Friday, October 11, 2019

post cui in parte ho già condiviso con l'amico luca [volevo andare a praga, vediamo se tocco la toscana settentrionale]

e quindi niente.
sarei in ferie. dalle prime stime fatte ad agosto, sono in ritardo di un mese. nelle ultime due settimane mi raccontavo che i due giorni successivi sarebbero stati gli ultimi prima di staccare.
è quasi sembrato un piccolo caso, là dentro, che io mi assentassi. dal clangore sottile alcuni pensavano sarebbe stato per un mese. sarà per una settimana più un giorno. pedddddddddire.
sono uscito da là dentro col trolley, nel senso che pensavo di partire ieri. invece non ce l'ho fatta. e me ne son tornato a casa.
quindi parto domani.
volevo andare a praga.
volevo far un mini-interrail.
quindi farò altro.
ho pianificato per sommi capi, non ho prenotato nulla. questo credo sia una declinazione del personalissimo paradigma esistenziale. improvviso piccole tattiche, senza avventurarmi troppo. la strategia è da mo che non so che faccia abbia.
so che potrebbero venirne fuori soddisfazioni vive. ma anche piccole delusioni. nel dubbio, tergiverso. e quindi tutto scorre un po' via.
però, a dirla tutta, qualche attimo riesco a catturarlo. nel senso mi conto di vivere un battito d'ala di farfalla in cui si compie qualcosa di importante. non mi spingerei ad abusare del termine felicità. ma momento importante sì.
oggi è successo alle pendici del monte stella, al bordo del Giardino dei Giusti.

→ Elenco dei compiti:
A) Ricopia dal post il passo che va da "sono uscito da" fino a "momento importante sì." compreso.
B) Nel post, in quale luogo si è verificato oggi il momento importante?
C) Scrivi il seguito del post sulle ferie rimandate, riprendendo subito dopo l'ultima frase.

→ Materiale fornito:
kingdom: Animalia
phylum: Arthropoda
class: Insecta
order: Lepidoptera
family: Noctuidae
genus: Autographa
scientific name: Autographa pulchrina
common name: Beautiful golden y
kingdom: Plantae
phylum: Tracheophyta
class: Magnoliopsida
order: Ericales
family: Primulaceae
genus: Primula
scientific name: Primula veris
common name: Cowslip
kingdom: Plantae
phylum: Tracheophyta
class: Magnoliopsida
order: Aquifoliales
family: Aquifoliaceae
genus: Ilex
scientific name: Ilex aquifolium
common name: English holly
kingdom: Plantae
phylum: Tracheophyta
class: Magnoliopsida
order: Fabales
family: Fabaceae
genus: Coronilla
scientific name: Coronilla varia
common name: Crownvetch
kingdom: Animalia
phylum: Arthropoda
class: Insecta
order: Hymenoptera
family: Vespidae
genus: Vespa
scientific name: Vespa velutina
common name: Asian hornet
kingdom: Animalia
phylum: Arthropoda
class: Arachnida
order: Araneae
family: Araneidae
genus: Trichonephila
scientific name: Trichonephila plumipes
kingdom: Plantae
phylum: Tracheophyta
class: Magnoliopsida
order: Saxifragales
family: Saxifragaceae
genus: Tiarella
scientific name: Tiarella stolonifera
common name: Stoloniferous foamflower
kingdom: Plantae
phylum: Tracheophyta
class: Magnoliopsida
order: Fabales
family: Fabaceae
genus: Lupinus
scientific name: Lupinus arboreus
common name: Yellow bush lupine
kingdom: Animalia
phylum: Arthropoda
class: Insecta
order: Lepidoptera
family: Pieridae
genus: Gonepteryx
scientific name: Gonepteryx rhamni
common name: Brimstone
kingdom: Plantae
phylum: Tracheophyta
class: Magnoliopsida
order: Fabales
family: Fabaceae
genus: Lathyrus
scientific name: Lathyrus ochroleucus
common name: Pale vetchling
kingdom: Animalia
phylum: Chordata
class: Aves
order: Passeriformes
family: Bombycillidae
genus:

→ Soluzioni degli esercizi:
A)
sono uscito da là dentro col trolley, nel senso che pensavo di partire ieri. invece non ce l'ho fatta. e me ne son tornato a casa.
quindi parto domani.
volevo andare a praga.
volevo far un mini-interrail.
quindi farò altro.
ho pianificato per sommi capi, non ho prenotato nulla. questo credo sia una declinazione del personalissimo paradigma esistenziale. improvviso piccole tattiche, senza avventurarmi troppo. la strategia è da mo che non so che faccia abbia.
so che potrebbero venirne fuori soddisfazioni vive. ma anche piccole delusioni. nel dubbio, tergiverso. e quindi tutto scorre un po' via.
però, a dirla tutta, qualche attimo riesco a catturarlo. nel senso mi conto di vivere un battito d'ala di farfalla in cui si compie qualcosa di importante. non mi spingerei ad abusare del termine felicità. ma momento importante sì.

B) Alle pendici del monte stella, al bordo del Giardino dei Giusti.

C)
c'era un vociare di bimbi sugli scivoli et similari et regazzini nel campetto o al bordo ad ammiccare i primi ammiccamenti, cani che sgattaiolavano dai loro padroni garruli e con la lingua a penzoloni, questa botta di verde e di alberi, che poi è solo relativo si sia a milano: dagli un po' di corda, e la natura sa come imporsi, tanto lenta quanto inesorabile. stava cominciando a tramontare il sole, nel senso che l'alzo si faceva di quei colori che vanno a farsi più caldi, verso il rosso - è un mero effetto di fisica quantitica, però ti prende e ti strugge dentro.
è stato lì quanto mi son sentito trapassare da questa specie di sensazione dell'attimo, che batte, pulsa, mi attorciglia e poi [forse] se ne va. tuttuncomplessodicose di quella varia umanità che stava lì, in quel modo, i cani che sgattaiolavano garruli, gli alberi e i prati, il sole che cominciava a tramontare. e me medesimo, in quel momento ed in quell'incrocio del suo divenire. foss'anche per il primo giorno di ferie, che sono stanchinissimo, che non son partito ancora e che me ne vado al Giardino dei Giusti.
ed ho pensato che quella combinazione di cose è bastata a vivere quella sensazione dell'attimo. e quindi mi è partita la curiosità di capire quale tra le due cose.
se sono così sfranto e abbacchiatello, che mi basta così poco. tipo quando hai la crisi ipoglicemica in cima al monte, che il tuo amico molto più allenato in forma ha tenuto un ritmo asintotico da avvicinare. e tu sei lì, la testa che gira, il battito impazza, il fiato corto e la sensazione che potresti finire a terra da un momento all'altro. e poi l'amico ti offre la caramella, ed in un attimo passa tutto. quasi meravigliato che un attimo prima pensavi di essere finito.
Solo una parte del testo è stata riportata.